BEGIN Given passage

Scientists have unveiled a groundbreaking explanation for how swimming bacteria alter their direction, shedding new light on a molecular machine that has captivated biologists for decades. This discovery, detailed in a recent Nature Physics publication, challenges long-held beliefs about bacterial movement and offers fresh insights into the intricate workings of flagella, the propeller-like tails that enable bacteria to navigate through liquids.
Bacteria propel themselves by rotating their flagella, which can spin either clockwise or counterclockwise. For years, this directional switching was attributed to a ‘domino effect’ model, where proteins along the flagellum’s length exerted pressure on each other to trigger a change in rotation. However, new research from the Flatiron Institute’s Henry Mattingly and Yuhai Tu proposes a different mechanism. Their findings suggest that an active tug-of-war among distant proteins, rather than passive pressure, drives the switch.
The Problem With the Domino Effect
The flagellar motor, a marvel of molecular machinery, has been a subject of intense study. Composed of 34 proteins arranged in a central ring, it is powered by stators—structures that channel electrically charged atoms to drive rotation. The ring proteins’ rotation direction is influenced by the binding of a molecule called CheY-P, which alters protein conformation and promotes spinning in a specific direction.

END Given passage
BEGIN Dataset

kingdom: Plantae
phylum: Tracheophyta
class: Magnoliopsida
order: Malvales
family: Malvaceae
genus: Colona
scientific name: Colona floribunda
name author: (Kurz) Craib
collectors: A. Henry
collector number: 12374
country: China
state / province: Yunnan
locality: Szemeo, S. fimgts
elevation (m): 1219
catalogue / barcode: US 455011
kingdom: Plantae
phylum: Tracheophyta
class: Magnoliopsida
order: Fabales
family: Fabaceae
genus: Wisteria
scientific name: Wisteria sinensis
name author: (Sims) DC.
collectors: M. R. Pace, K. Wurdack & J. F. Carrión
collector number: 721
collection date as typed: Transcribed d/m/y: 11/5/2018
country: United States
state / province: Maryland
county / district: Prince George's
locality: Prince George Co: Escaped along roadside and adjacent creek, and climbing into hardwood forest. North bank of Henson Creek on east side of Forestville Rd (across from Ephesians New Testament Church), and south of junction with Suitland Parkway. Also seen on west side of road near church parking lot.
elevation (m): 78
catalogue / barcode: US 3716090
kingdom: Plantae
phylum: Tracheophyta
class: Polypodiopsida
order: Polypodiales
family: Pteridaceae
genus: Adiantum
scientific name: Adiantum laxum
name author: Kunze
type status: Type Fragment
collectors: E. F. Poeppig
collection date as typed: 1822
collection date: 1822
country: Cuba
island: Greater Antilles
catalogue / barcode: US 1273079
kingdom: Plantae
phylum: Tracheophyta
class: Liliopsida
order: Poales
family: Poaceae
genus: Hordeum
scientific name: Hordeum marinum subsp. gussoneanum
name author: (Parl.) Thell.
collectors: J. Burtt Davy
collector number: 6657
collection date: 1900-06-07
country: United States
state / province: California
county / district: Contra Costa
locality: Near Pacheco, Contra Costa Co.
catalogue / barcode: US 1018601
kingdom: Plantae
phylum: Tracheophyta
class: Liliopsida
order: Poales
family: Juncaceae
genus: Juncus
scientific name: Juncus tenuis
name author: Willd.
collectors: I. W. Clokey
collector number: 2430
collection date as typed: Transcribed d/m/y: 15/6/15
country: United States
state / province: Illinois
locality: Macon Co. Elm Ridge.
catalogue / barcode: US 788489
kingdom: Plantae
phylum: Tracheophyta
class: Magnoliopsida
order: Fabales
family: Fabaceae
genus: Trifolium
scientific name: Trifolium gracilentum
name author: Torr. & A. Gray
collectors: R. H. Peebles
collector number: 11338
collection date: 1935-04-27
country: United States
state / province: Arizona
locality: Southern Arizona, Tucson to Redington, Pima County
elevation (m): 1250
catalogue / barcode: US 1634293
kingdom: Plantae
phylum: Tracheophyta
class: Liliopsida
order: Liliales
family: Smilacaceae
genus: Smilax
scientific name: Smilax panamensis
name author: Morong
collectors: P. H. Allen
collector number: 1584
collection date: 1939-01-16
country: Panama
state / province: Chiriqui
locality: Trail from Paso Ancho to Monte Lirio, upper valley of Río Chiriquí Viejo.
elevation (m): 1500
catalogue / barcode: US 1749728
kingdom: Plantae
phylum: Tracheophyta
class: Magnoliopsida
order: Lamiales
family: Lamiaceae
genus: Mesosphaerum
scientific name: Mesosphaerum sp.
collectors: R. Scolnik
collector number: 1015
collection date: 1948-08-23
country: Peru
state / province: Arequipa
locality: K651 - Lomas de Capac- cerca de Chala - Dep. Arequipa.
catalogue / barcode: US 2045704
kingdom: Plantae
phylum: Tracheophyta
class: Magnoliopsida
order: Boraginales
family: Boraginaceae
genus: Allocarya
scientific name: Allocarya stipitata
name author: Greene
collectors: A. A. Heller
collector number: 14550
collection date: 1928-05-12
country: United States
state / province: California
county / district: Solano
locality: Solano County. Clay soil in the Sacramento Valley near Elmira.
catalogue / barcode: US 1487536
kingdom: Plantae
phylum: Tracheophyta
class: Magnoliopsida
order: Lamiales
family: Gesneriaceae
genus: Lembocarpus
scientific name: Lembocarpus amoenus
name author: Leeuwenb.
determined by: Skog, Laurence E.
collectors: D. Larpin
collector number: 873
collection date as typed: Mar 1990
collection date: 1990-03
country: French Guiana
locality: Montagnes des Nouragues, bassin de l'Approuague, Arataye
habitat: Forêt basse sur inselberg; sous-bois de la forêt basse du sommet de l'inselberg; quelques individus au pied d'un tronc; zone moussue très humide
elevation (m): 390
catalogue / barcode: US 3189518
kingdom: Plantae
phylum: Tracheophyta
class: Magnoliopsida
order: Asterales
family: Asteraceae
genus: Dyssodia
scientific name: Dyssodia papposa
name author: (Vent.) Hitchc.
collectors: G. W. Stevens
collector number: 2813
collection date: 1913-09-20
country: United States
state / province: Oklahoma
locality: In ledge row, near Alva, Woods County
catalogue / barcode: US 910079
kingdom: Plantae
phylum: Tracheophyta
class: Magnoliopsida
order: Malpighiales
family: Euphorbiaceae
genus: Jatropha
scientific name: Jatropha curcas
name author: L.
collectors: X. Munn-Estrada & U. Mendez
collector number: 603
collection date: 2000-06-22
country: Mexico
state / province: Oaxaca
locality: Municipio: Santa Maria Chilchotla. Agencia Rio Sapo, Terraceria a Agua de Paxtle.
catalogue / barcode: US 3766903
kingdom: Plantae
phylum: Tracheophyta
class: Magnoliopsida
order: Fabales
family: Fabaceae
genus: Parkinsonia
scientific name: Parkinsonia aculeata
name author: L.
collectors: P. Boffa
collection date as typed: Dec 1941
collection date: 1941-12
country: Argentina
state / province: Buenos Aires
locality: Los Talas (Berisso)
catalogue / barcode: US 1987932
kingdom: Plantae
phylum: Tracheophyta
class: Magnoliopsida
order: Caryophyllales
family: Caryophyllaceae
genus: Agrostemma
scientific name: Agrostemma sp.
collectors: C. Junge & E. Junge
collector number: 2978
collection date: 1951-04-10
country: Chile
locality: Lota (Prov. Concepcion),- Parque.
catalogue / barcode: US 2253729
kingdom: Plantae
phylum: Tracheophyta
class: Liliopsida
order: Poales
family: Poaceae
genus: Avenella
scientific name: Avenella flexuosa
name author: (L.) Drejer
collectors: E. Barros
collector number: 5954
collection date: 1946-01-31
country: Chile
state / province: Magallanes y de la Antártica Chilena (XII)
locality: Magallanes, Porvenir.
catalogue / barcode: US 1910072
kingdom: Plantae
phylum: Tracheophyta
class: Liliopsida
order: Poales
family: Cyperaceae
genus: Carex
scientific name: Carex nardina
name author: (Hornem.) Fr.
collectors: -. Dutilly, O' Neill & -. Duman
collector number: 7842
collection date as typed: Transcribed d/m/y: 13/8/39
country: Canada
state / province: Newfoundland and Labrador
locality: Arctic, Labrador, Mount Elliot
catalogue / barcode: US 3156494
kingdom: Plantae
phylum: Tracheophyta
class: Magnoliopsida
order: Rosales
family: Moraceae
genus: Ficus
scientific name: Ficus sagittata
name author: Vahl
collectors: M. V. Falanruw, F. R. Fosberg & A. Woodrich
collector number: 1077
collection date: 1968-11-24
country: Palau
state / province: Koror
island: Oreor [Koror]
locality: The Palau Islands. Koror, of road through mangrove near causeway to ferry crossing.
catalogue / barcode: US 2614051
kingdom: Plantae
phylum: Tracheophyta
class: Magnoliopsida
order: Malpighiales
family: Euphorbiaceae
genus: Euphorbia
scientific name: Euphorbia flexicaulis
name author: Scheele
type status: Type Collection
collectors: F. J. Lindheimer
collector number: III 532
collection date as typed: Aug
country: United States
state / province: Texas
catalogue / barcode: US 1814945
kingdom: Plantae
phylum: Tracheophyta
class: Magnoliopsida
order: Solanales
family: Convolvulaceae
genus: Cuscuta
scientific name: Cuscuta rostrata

END Dataset

▶ [Exercise tasks]
**A.** Condense the paragraph of the bacterial swimming article that begins "The flagellar motor, a marvel" into a short bulleted list that keeps its main facts.
**B.** Carry on the bacterial swimming article from its final sentence.

▶ [Exercise results]
**A.**
- The flagellar motor has been studied intensely.
- It is made of 34 proteins arranged in a central ring.
- Stators power it by channeling electrically charged atoms to drive rotation.
- When a molecule called CheY-P binds, it changes the ring proteins' conformation and promotes spinning in a specific direction.

**B.**
“CheY-P concentration depends on what the cell is experiencing outside, in its environment,” explains Mattingly, an associate research scientist at the Center for Computational Biology. “It’s like a relay from what the cell senses to how it responds with changes in behavior.”
In the traditional equilibrium model, scientists posited that neighboring proteins would eventually align through a domino effect. However, when researchers examined the frequency of directional switches, the data did not align with this model. Instead of a memoryless statistical pattern, the distribution showed a peak in the time spent rotating in one direction, indicating a non-equilibrium process.
“If you see this pattern, then the effect cannot be a purely equilibrium phenomenon,” says Tu. “There had to be something else going on.”
A Tug-of-War Inside the Tail
Mattingly and Tu’s research suggests that motor switching is not a passive process but involves energy injection into the system. Recent discoveries about the motor’s structure informed their theory. The C-ring acts as a central gear with each protein as a tooth, while stators function as smaller gears. The interaction between these gears determines the motor’s direction.
Conflicts arise when different teeth adopt different conformations, leading to a tug-of-war. “Imagine all the teeth are in the same outer conformation. Then one of them flips,” Mattingly describes. “As the gear turns, that lone dissenter eventually contacts a stator that pushes it in the opposite direction. It’s like a mechanical tug-of-war.”
This process, termed “global mechanical coupling,” highlights that the forces driving each tooth are not solely determined by neighboring interactions but involve a collective process across the motor. This mechanism explains the observed peak in directional switching, as stators actively inject energy and drive the system out of equilibrium.
“Global mechanical coupling explains what the earlier, purely equilibrium theory couldn’t, that switching is energy-driven, directional, and cooperative,” says Tu.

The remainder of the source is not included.